> [Try it] Although the records contain pictures, none belong in the copy: restate word for word only the lines from the one with "nose: (628, 647)" through the one with "neck: (268, 184)", both included.

> [Recorded information]
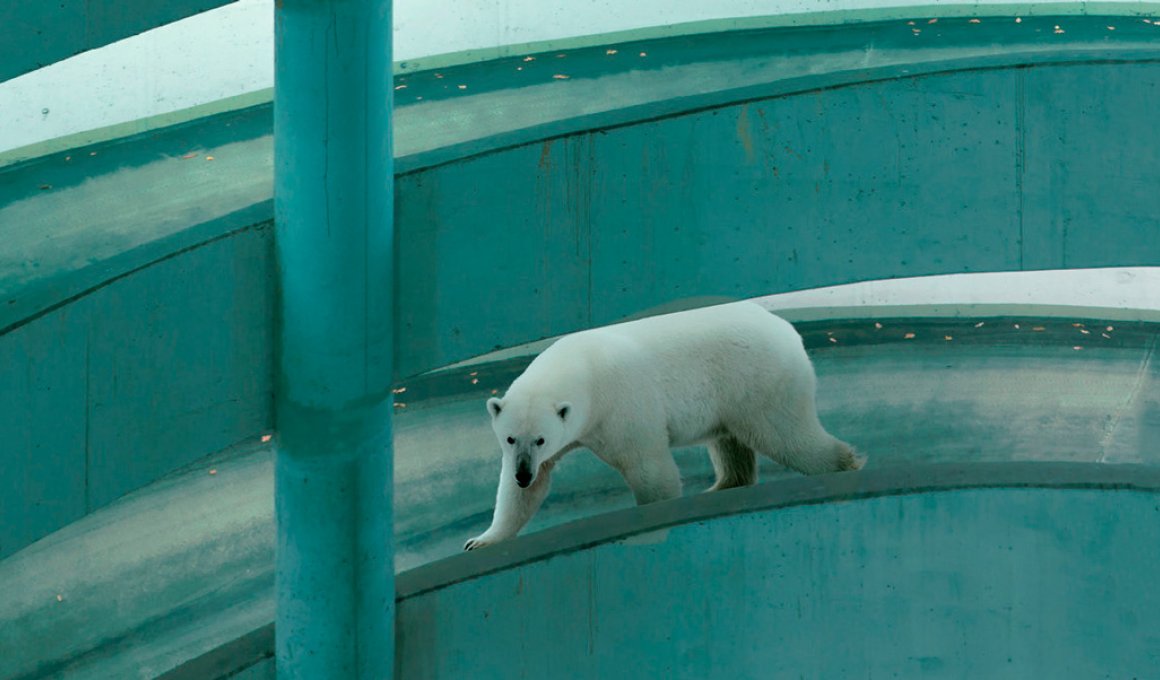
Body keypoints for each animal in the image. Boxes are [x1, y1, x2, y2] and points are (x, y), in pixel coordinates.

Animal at [464, 301, 863, 550]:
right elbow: (523, 495)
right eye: (510, 438)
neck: (584, 369)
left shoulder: (621, 405)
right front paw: (481, 540)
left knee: (785, 434)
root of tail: (785, 327)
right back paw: (722, 485)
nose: (523, 474)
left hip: (757, 377)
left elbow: (649, 470)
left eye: (541, 439)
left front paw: (646, 526)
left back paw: (846, 463)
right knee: (730, 440)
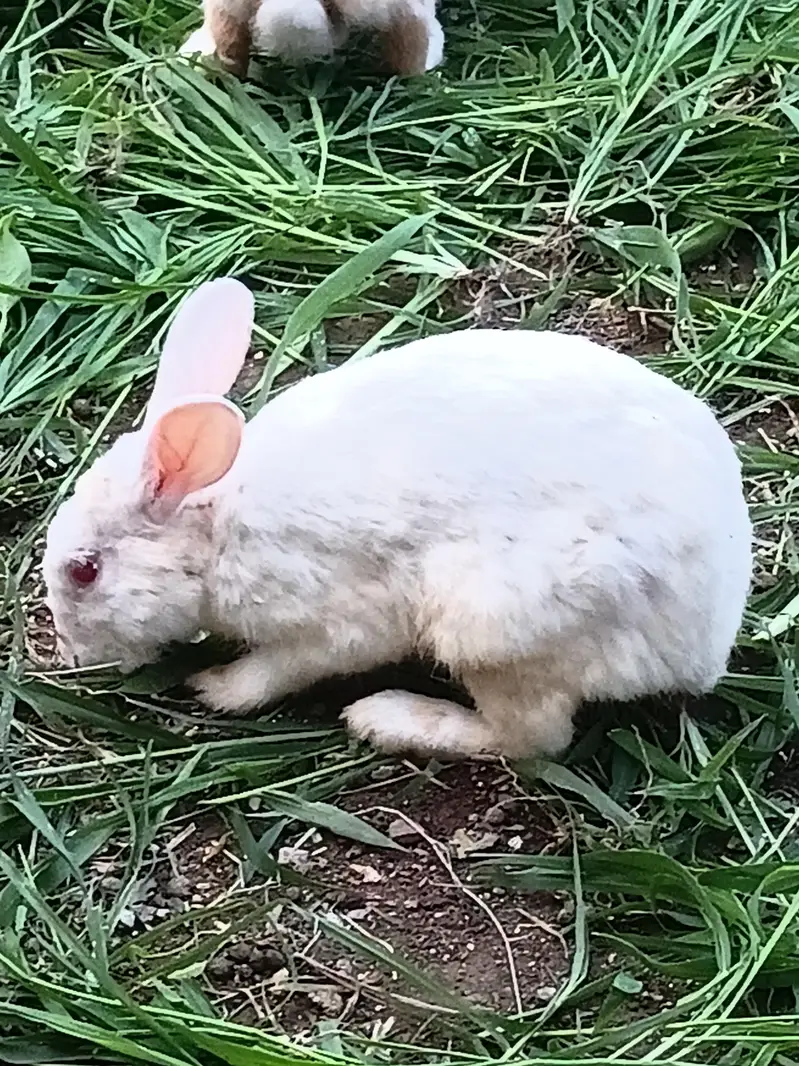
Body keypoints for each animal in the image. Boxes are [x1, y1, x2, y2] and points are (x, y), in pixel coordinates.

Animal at [43, 278, 752, 761]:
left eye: (84, 571)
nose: (74, 654)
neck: (216, 526)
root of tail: (702, 648)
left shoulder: (334, 623)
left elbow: (279, 670)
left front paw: (215, 687)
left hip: (493, 627)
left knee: (531, 739)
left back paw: (388, 718)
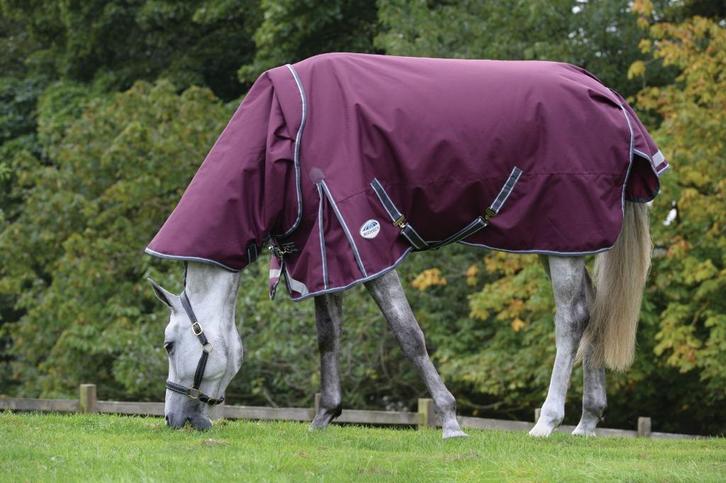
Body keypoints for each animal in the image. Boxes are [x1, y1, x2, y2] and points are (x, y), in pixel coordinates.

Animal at [146, 53, 667, 438]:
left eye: (169, 344)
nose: (174, 419)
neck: (284, 138)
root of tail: (606, 95)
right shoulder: (325, 250)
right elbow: (328, 336)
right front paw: (324, 416)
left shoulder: (366, 243)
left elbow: (408, 334)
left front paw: (451, 420)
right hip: (560, 239)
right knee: (594, 313)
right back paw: (586, 422)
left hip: (563, 242)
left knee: (571, 319)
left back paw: (548, 422)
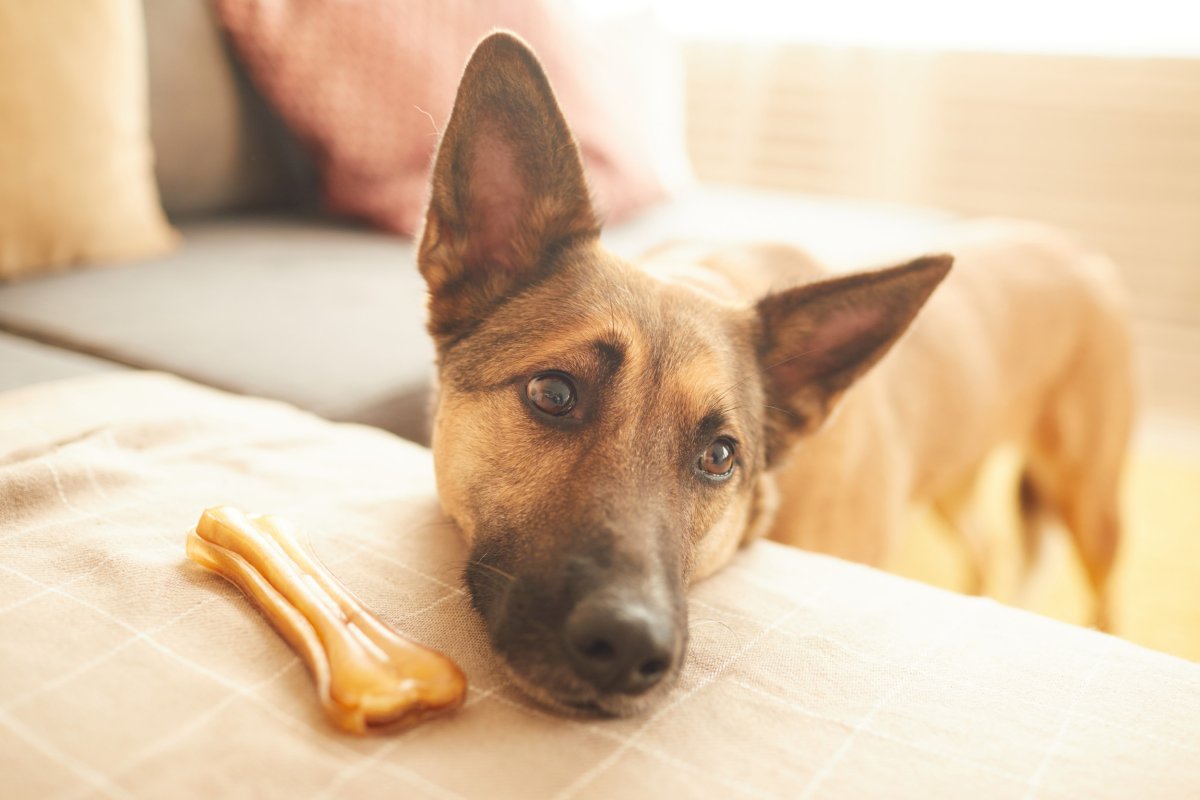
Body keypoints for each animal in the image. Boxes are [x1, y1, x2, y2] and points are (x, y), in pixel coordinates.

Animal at [420, 34, 1132, 714]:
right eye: (553, 393)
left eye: (719, 456)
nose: (628, 647)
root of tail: (1080, 252)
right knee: (988, 548)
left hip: (1091, 502)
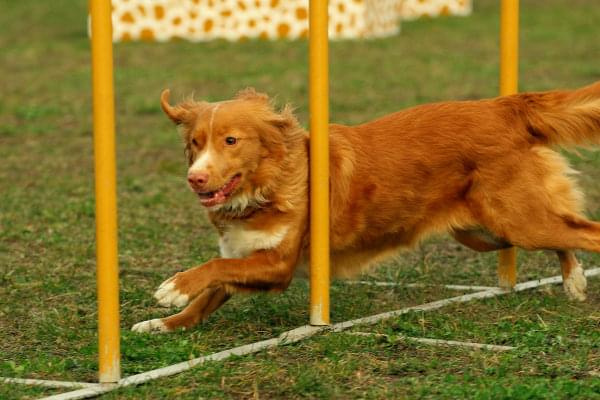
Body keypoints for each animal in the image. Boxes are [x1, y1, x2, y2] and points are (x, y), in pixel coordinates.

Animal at [132, 83, 600, 332]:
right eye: (196, 143)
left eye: (230, 141)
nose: (195, 178)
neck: (268, 184)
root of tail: (503, 106)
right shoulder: (248, 254)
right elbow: (211, 291)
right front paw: (164, 323)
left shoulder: (278, 264)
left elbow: (214, 268)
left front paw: (173, 287)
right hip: (486, 231)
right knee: (566, 230)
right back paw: (574, 280)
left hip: (517, 221)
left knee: (585, 231)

> [Written reply]
nose: (628, 647)
root of tail: (1080, 252)
right knee: (988, 548)
left hip: (1091, 502)
Body keypoints for each animal in the image. Boxes are [x1, y1, x2, y2] and points are (x, y), in pixel coordinates.

Animal at [132, 83, 600, 332]:
right eye: (196, 143)
left eye: (230, 141)
nose: (195, 178)
neck: (268, 184)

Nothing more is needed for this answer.